Point Convergence Analysis of the Accelerated Gradient Method for Multiobjective Optimization: Continuous and Discrete
Yingdong Yin
TL;DR
The paper proves point convergence for a continuous multiobjective inertial gradient system at the critical damping value $\alpha=3$ and for a discrete multiobjective accelerated gradient method with generalized momentum. Using Lyapunov and energy arguments, it derives a sublinear rate $u_0(x(t))=O\left(t^{-2\alpha/3}\right)$ for the continuous dynamics and, in the discrete setting, achieves $u_0(x_k)=O\left(1/k^2\right)$ along with bounded step-norm growth.
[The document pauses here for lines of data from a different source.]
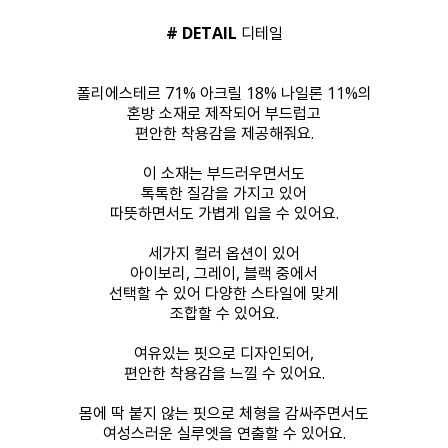
# DETAIL
디테일
폴리에스테르 71% 아크릴 18% 나일론 11%의
혼방 소재로 제작되어 부드럽고
편안한 착용감을 제공해줘요.
이 소재는 부드러우면서도
톡톡한 질감을 가지고 있어
따뜻하면서도 가볍게 입을 수 있어요.
세가지 컬러 옵션이 있어
아이보리, 그레이, 블랙 중에서
선택할 수 있어 다양한 스타일에 맞게
조합할 수 있어요.
여유있는 핏으로 디자인되어,
편안한 착용감을 느낄 수 있어요.
몸에 딱 붙지 않는 핏으로 체형을 감싸주면서도
여성스러운 실루엣을 연출할 수 있어요.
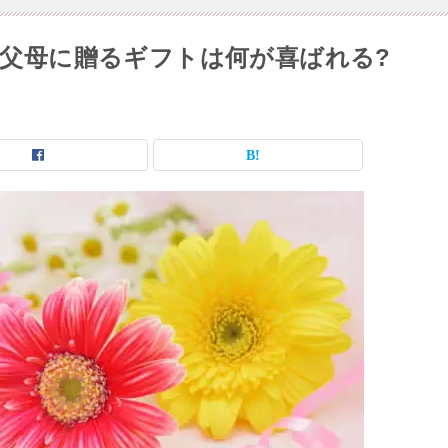
祖父母に贈るギフトは何が喜ばれる?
Under standard convexity and level-set assumptions, both the continuous trajectory $x(t)$ and the discrete iterates $\{x_k\}$ converge to a weak Pareto optimal point $x^*$, with $u_0(x^*)=0$, providing rigorous convergence guarantees for accelerated multiobjective methods. The results extend Nesterov-type acceleration to multiobjective optimization, offering theoretically grounded design principles for continuous and discrete accelerated algorithms with Pareto-optimal guarantees.
Abstract
This paper investigates the point convergence of accelerated gradient methods for multiobjective optimization, in both continuous and discrete settings. We address the open problems of whether the solution trajectory of the multiobjective inertial gradient-like dynamical system (MAVD) with asymptotic vanishing damping converges when $α= 3$, and whether the sequence generated by the multiobjective Nesterov accelerated method (MAG) converges to a weakly Pareto optimal solution. For the continuous system (MAVD) with $α= 3$, we prove that the trajectory $x(t)$ converges to a weakly Pareto optimal solution. For the discrete case, we propose a multiobjective accelerated gradient method with a generalized momentum factor (MAG-GM), and prove that the generated sequence $\{x_k\}$ converges to a weakly Pareto optimal solution.